Given records =>
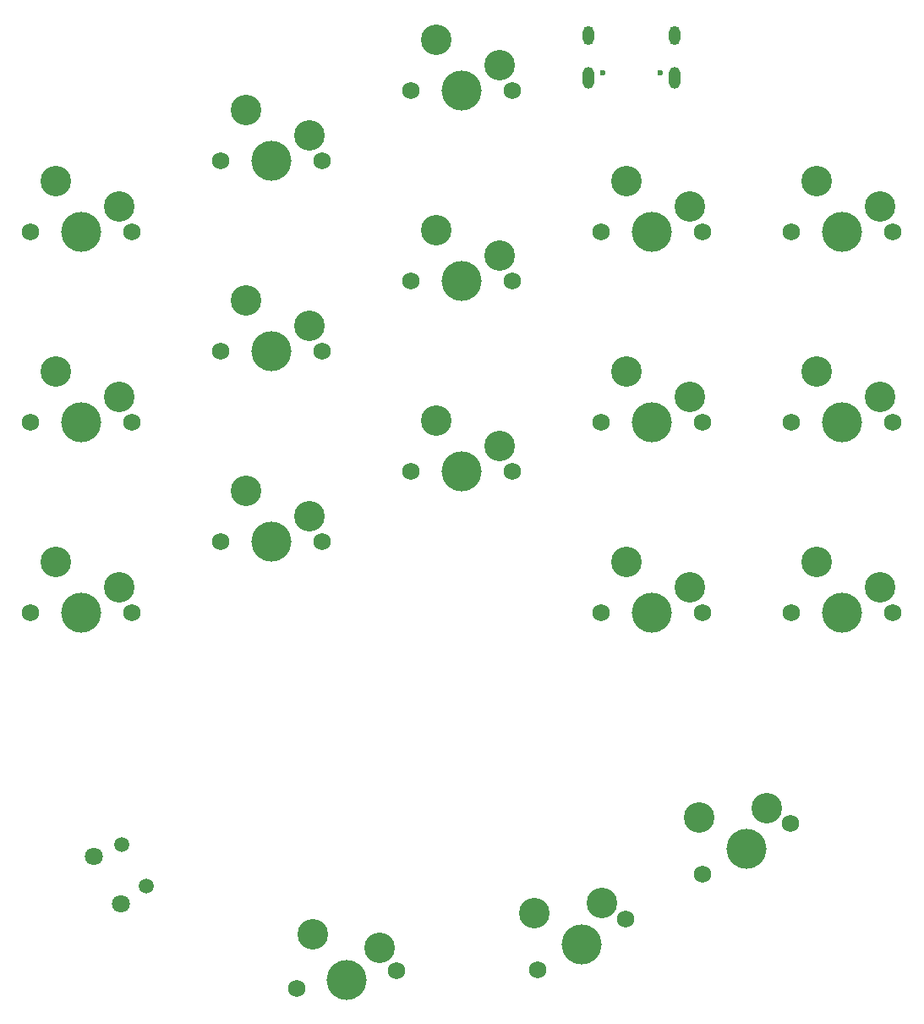
<source format=gbr>
%TF.GenerationSoftware,KiCad,Pcbnew,7.0.9-7.0.9~ubuntu22.04.1*%
%TF.CreationDate,2023-11-28T13:07:08+03:00*%
%TF.ProjectId,Keeb,4b656562-2e6b-4696-9361-645f70636258,rev?*%
%TF.SameCoordinates,Original*%
%TF.FileFunction,Soldermask,Bot*%
%TF.FilePolarity,Negative*%
%FSLAX46Y46*%
G04 Gerber Fmt 4.6, Leading zero omitted, Abs format (unit mm)*
G04 Created by KiCad (PCBNEW 7.0.9-7.0.9~ubuntu22.04.1) date 2023-11-28 13:07:08*
%MOMM*%
%LPD*%
G01*
G04 APERTURE LIST*
G04 Aperture macros list*
%AMHorizOval*
0 Thick line with rounded ends*
0 $1 width*
0 $2 $3 position (X,Y) of the first rounded end (center of the circle)*
0 $4 $5 position (X,Y) of the second rounded end (center of the circle)*
0 Add line between two ends*
20,1,$1,$2,$3,$4,$5,0*
0 Add two circle primitives to create the rounded ends*
1,1,$1,$2,$3*
1,1,$1,$4,$5*%
G04 Aperture macros list end*
%ADD10HorizOval,1.800000X0.000000X0.000000X0.000000X0.000000X0*%
%ADD11HorizOval,1.500000X0.000000X0.000000X0.000000X0.000000X0*%
%ADD12C,0.600000*%
%ADD13O,1.104000X2.204000*%
%ADD14O,1.104000X1.904000*%
%ADD15C,1.750000*%
%ADD16C,3.050000*%
%ADD17C,4.000000*%
G04 APERTURE END LIST*
D10*
%TO.C,U1*%
X115585943Y-122894807D03*
D11*
X118060000Y-121120000D03*
X115635000Y-116919776D03*
D10*
X112860943Y-118174969D03*
%TD*%
D12*
%TO.C,J1*%
X169555000Y-39720000D03*
X163775000Y-39720000D03*
D13*
X170990000Y-40210000D03*
X162340000Y-40210000D03*
D14*
X170990000Y-36040000D03*
X162340000Y-36040000D03*
%TD*%
D15*
%TO.C,SW3*%
X116685000Y-55617944D03*
D16*
X115415000Y-53077944D03*
D17*
X111605000Y-55617944D03*
D16*
X109065000Y-50537944D03*
D15*
X106525000Y-55617944D03*
%TD*%
%TO.C,SW4*%
X116685000Y-74667944D03*
D16*
X115415000Y-72127944D03*
D17*
X111605000Y-74667944D03*
D16*
X109065000Y-69587944D03*
D15*
X106525000Y-74667944D03*
%TD*%
%TO.C,SW5*%
X116685000Y-93717944D03*
D16*
X115415000Y-91177944D03*
D17*
X111605000Y-93717944D03*
D16*
X109065000Y-88637944D03*
D15*
X106525000Y-93717944D03*
%TD*%
%TO.C,SW6*%
X135735000Y-48567944D03*
D16*
X134465000Y-46027944D03*
D17*
X130655000Y-48567944D03*
D16*
X128115000Y-43487944D03*
D15*
X125575000Y-48567944D03*
%TD*%
%TO.C,SW7*%
X135735000Y-67617944D03*
D16*
X134465000Y-65077944D03*
D17*
X130655000Y-67617944D03*
D16*
X128115000Y-62537944D03*
D15*
X125575000Y-67617944D03*
%TD*%
%TO.C,SW8*%
X135735000Y-86667944D03*
D16*
X134465000Y-84127944D03*
D17*
X130655000Y-86667944D03*
D16*
X128115000Y-81587944D03*
D15*
X125575000Y-86667944D03*
%TD*%
%TO.C,SW9*%
X154785000Y-41517944D03*
D16*
X153515000Y-38977944D03*
D17*
X149705000Y-41517944D03*
D16*
X147165000Y-36437944D03*
D15*
X144625000Y-41517944D03*
%TD*%
%TO.C,SW10*%
X154785000Y-60567944D03*
D16*
X153515000Y-58027944D03*
D17*
X149705000Y-60567944D03*
D16*
X147165000Y-55487944D03*
D15*
X144625000Y-60567944D03*
%TD*%
%TO.C,SW11*%
X154785000Y-79617944D03*
D16*
X153515000Y-77077944D03*
D17*
X149705000Y-79617944D03*
D16*
X147165000Y-74537944D03*
D15*
X144625000Y-79617944D03*
%TD*%
%TO.C,SW13*%
X173835000Y-55617944D03*
D16*
X172565000Y-53077944D03*
D17*
X168755000Y-55617944D03*
D16*
X166215000Y-50537944D03*
D15*
X163675000Y-55617944D03*
%TD*%
%TO.C,SW14*%
X173835000Y-74667944D03*
D16*
X172565000Y-72127944D03*
D17*
X168755000Y-74667944D03*
D16*
X166215000Y-69587944D03*
D15*
X163675000Y-74667944D03*
%TD*%
%TO.C,SW15*%
X173835000Y-93717944D03*
D16*
X172565000Y-91177944D03*
D17*
X168755000Y-93717944D03*
D16*
X166215000Y-88637944D03*
D15*
X163675000Y-93717944D03*
%TD*%
%TO.C,SW16*%
X166117052Y-124367511D03*
D16*
X163747200Y-122802806D03*
D17*
X161717643Y-126907511D03*
D16*
X156977938Y-123778102D03*
D15*
X157318234Y-129447511D03*
%TD*%
%TO.C,SW17*%
X192885000Y-55617944D03*
D16*
X191615000Y-53077944D03*
D17*
X187805000Y-55617944D03*
D16*
X185265000Y-50537944D03*
D15*
X182725000Y-55617944D03*
%TD*%
%TO.C,SW18*%
X192885000Y-74667944D03*
D16*
X191615000Y-72127944D03*
D17*
X187805000Y-74667944D03*
D16*
X185265000Y-69587944D03*
D15*
X182725000Y-74667944D03*
%TD*%
%TO.C,SW19*%
X192885000Y-93717944D03*
D16*
X191615000Y-91177944D03*
D17*
X187805000Y-93717944D03*
D16*
X185265000Y-88637944D03*
D15*
X182725000Y-93717944D03*
%TD*%
%TO.C,SW20*%
X182614836Y-114842511D03*
D16*
X180244984Y-113277806D03*
D17*
X178215427Y-117382511D03*
D16*
X173475722Y-114253102D03*
D15*
X173816018Y-119922511D03*
%TD*%
%TO.C,SW1*%
X143135646Y-129585734D03*
D16*
X141443874Y-127304856D03*
D17*
X138132823Y-130467867D03*
D16*
X134749279Y-125906110D03*
D15*
X133130000Y-131350000D03*
%TD*%
M02*

</source>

What is required => For each line in the records that holds "rounded", show that line as it stands.

Result below =>
0 Thick line with rounded ends*
0 $2 $3 position (X,Y) of the first rounded end (center of the circle)*
0 $4 $5 position (X,Y) of the second rounded end (center of the circle)*
0 Add two circle primitives to create the rounded ends*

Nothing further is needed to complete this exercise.